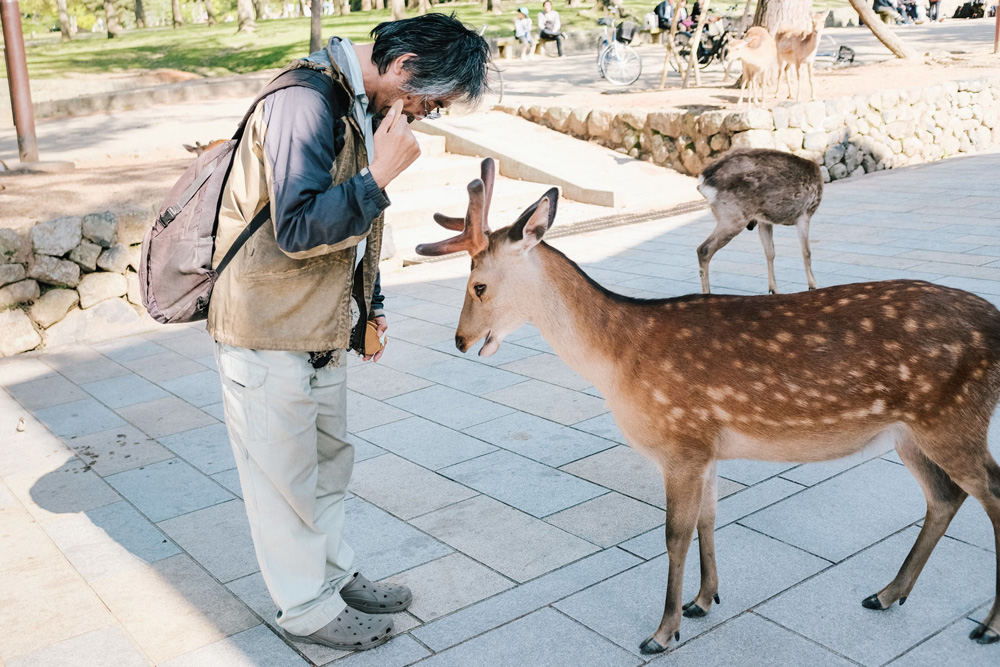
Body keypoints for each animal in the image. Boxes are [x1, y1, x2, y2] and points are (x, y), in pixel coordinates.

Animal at [696, 149, 820, 294]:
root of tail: (703, 183)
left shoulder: (764, 220)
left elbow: (770, 252)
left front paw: (773, 289)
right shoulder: (805, 213)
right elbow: (806, 252)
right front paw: (813, 285)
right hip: (734, 217)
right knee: (704, 249)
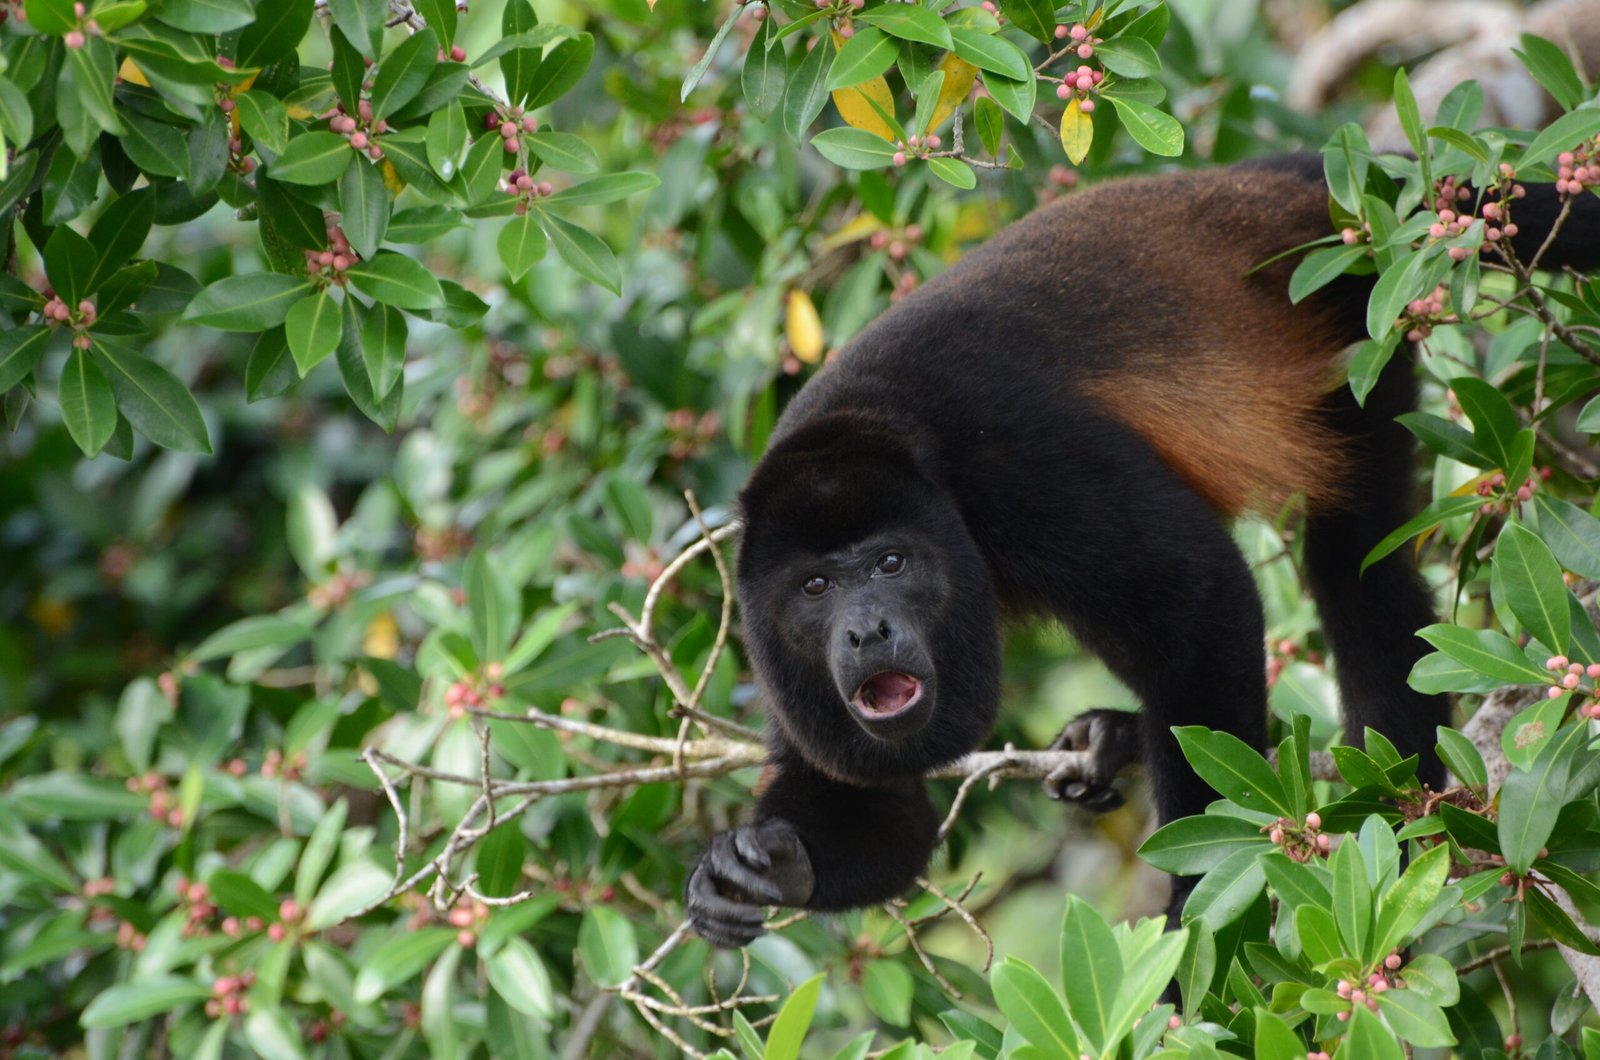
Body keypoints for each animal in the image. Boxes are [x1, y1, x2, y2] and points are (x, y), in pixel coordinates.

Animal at [683, 153, 1600, 948]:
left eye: (889, 564)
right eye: (814, 587)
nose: (865, 629)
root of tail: (1290, 180)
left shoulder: (1017, 465)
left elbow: (1199, 594)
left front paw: (1198, 928)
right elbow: (876, 800)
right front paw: (763, 868)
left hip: (1358, 311)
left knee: (1354, 556)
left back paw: (1401, 807)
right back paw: (1118, 736)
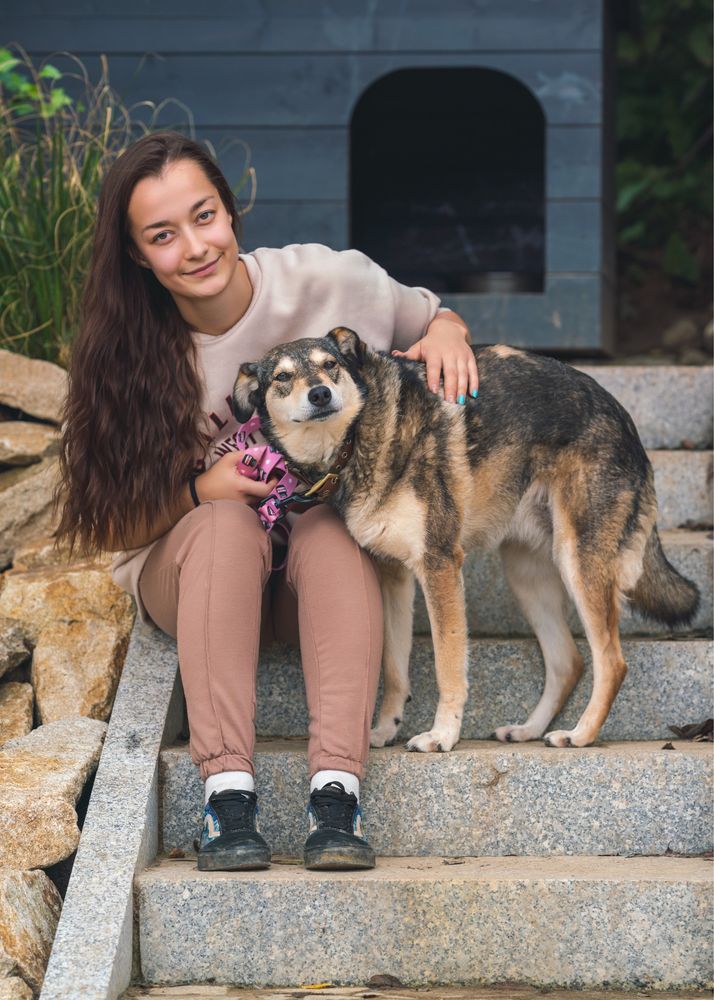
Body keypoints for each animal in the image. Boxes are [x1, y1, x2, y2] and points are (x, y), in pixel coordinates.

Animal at [231, 328, 700, 752]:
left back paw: (580, 734)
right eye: (283, 377)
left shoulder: (439, 565)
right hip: (527, 576)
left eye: (330, 365)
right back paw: (528, 730)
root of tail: (624, 417)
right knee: (569, 661)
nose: (320, 395)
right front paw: (385, 730)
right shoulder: (393, 575)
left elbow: (448, 665)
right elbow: (394, 667)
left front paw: (442, 736)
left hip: (578, 562)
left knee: (612, 662)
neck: (356, 441)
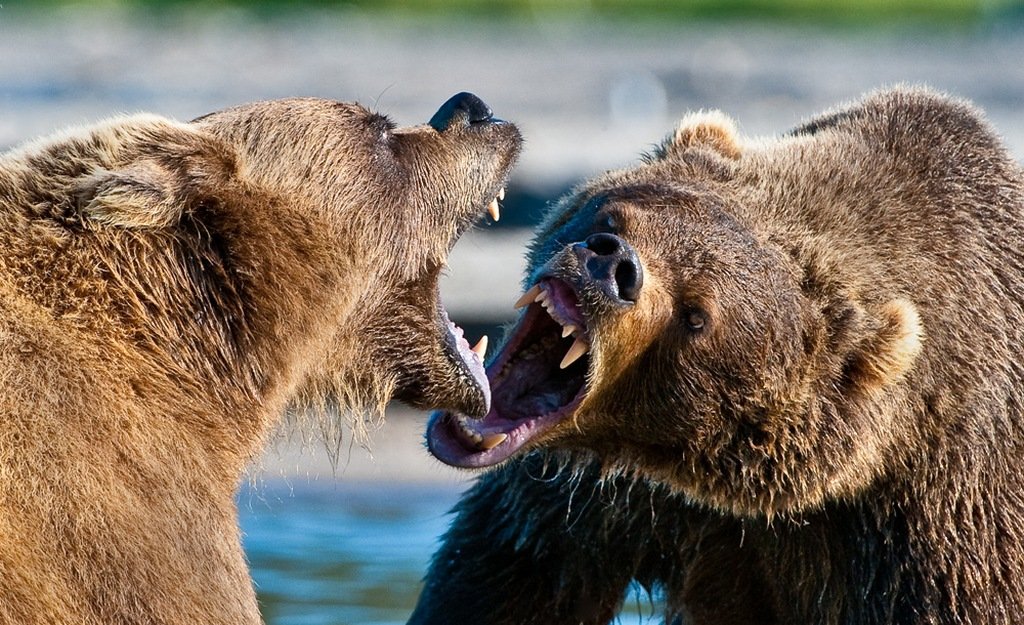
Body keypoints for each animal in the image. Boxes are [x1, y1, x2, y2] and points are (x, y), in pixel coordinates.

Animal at [411, 87, 1024, 622]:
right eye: (611, 217)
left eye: (697, 314)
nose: (612, 266)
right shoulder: (599, 499)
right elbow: (511, 577)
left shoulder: (937, 533)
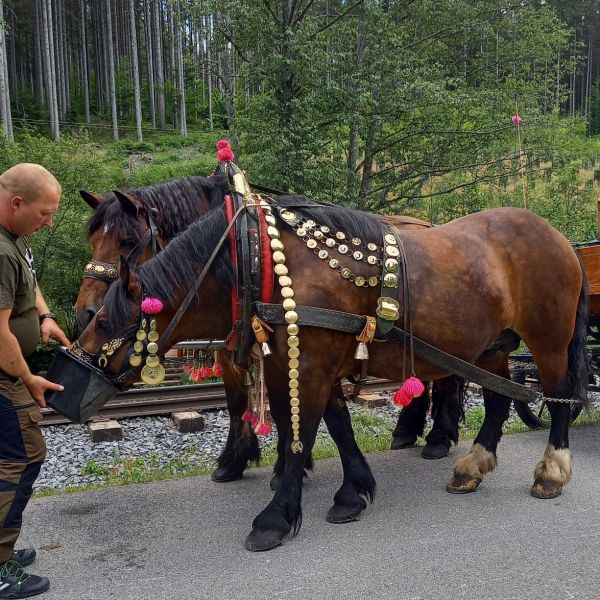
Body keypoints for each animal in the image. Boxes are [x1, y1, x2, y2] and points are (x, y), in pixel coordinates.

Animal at [75, 177, 464, 478]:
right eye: (92, 239)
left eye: (127, 241)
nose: (86, 312)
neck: (239, 252)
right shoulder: (236, 348)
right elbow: (238, 402)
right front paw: (235, 461)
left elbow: (282, 406)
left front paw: (285, 465)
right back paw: (409, 431)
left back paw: (438, 439)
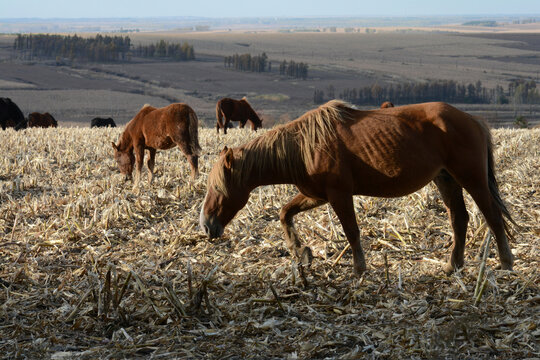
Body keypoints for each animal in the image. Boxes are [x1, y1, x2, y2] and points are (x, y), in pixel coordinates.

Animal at [199, 100, 516, 278]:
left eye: (219, 188)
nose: (205, 225)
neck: (302, 148)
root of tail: (473, 119)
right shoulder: (316, 195)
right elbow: (285, 213)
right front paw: (302, 252)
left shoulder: (339, 194)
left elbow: (351, 231)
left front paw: (359, 269)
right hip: (446, 179)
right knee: (459, 219)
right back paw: (453, 266)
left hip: (471, 179)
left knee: (491, 215)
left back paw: (506, 262)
++++
* Exercise instructions *
Only lines containing the string "back" are needed. Pull each of them out of the records above.

* Finished task *
left back paw: (1401, 807)
right back paw: (1118, 736)
left back paw: (580, 734)
right back paw: (528, 730)
right back paw: (409, 431)
left back paw: (438, 439)
right back paw: (453, 266)
left back paw: (506, 262)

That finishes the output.